Non preoccupatevi, non siete gli unici a soffrire di mal di testa. Probabilmente al momento siete in perfetta forma, considerato il fatto che il mal di testa impedisce qualsiasi contatto con il PC e annessi e connessi. Il mal di testa però è lì in agguato, pronto a colpire e ad affondarci rendendoci più simili a piccoli animaletti invertebrati che ad essere umani.
Il mal di testa può colpire chiunque a qualsiasi età. Si è soliti distinguere tre forme principali di mal di testa; vediamole insieme con i relativi sintomi:
- Cefalea a grappolo. Colpisce in genere solo una metà del capo, il dolore è intenso e può protrarsi per giorni e settimane ad attacchi ravvicinati. Scompare così come nasce anche se le probabilità che si ripresenti settimane ma anche mesi dopo sono molto alte.

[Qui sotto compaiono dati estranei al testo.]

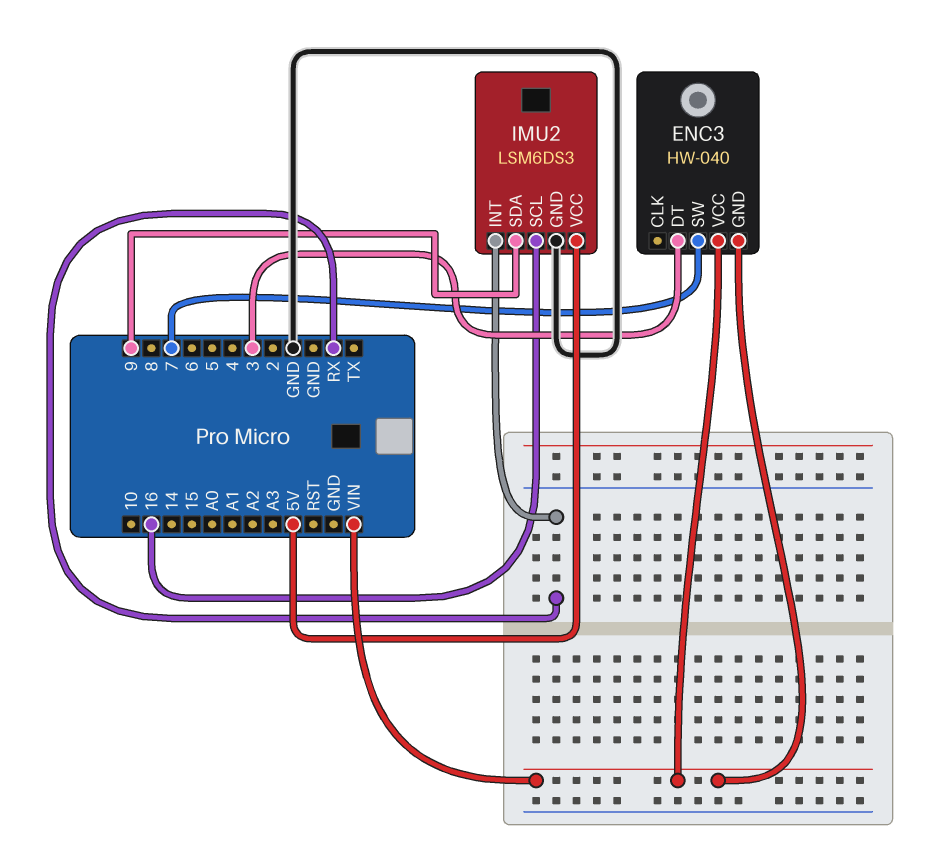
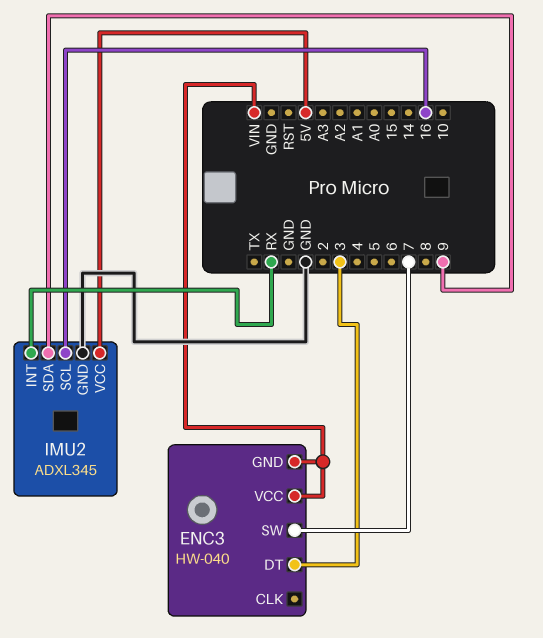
IMU2: LSM6DS3 -> ADXL345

- Cefalea intensiva. Si presenta con la classica sensazione di cerchio alla testa accompagnata da un dolore pulsante che può estendersi anche al collo e alle spalle.

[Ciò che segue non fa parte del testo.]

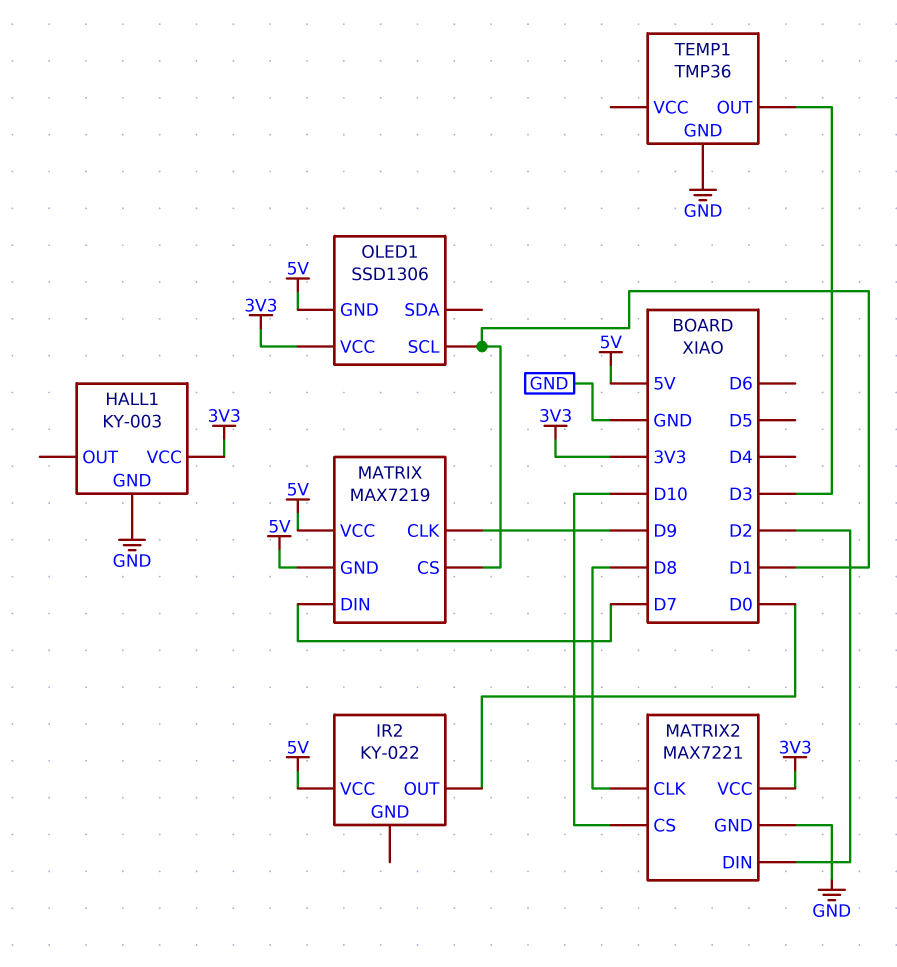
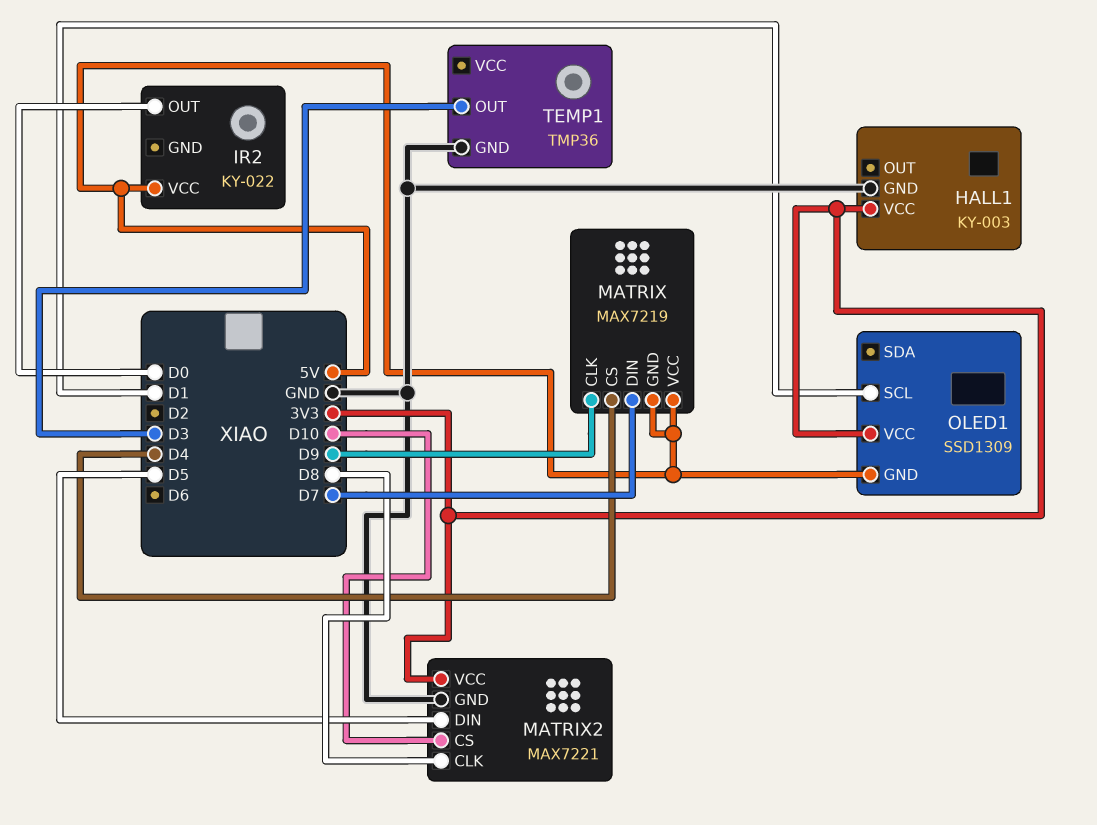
MATRIX pin CS: D1 -> D4
MATRIX2 pin DIN: D2 -> D5
OLED1: SSD1306 -> SSD1309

- Emicrania. La vera e propria emicrania si presenta con un dolore acuto che può protrarsi per giorni e giorni. Vi si accompagnano in genere disturbi alla vista non necessariamente preesistenti, accentuata sensibilità alle fonti luminose, nausea e vomito.
Vediamo ora insieme quali possono essere i fattori scatenati del mal di testa:
- Stress che mi azzardo a mettere al primo posto, non per una casualità ma perché ritengo sia la causa numero uno del mal di testa e di tanti altri acciacchi più o meno gravi.
- Disturbi della vista o semplice affaticamento visivo. Quando si ha mal di testa è d'obbligo consultare un oculista.
- Sinusite.
- Postura scorretta dovuta ad esempio ad un uso prolungato (e scorretto!) del computer.
- Problemi di posizionamento dell'articolazione temporo-mandibolare.
- Disturbi all'apparato digerente come stitichezza, difficoltà nella digestione.
- Carenze nutritive e ipoglicemia. I digiuni prolungati spesso portano mal di testa lancinanti che scompaiono non appena si ingerisce del cibo.
- Allergie o intolleranze alimentari.
- Squilibri ormonali.
- Abuso di farmaci o di sostanze che danno dipendenza quali ad esempio la nicotina e il caffè ed eventuale astinenza.
I fattori scatenati possono, quindi, essere svariati. Per risolvere definitivamente il problema occorre effettuare esami specifici come ad esempio quello banalissimo della misurazione della pressione, della glicemia o anche un test ormonale o allergologico. Una volta scovata la causa del nostro problema, sarà molto più facile intervenire e sconfiggerlo del tutto.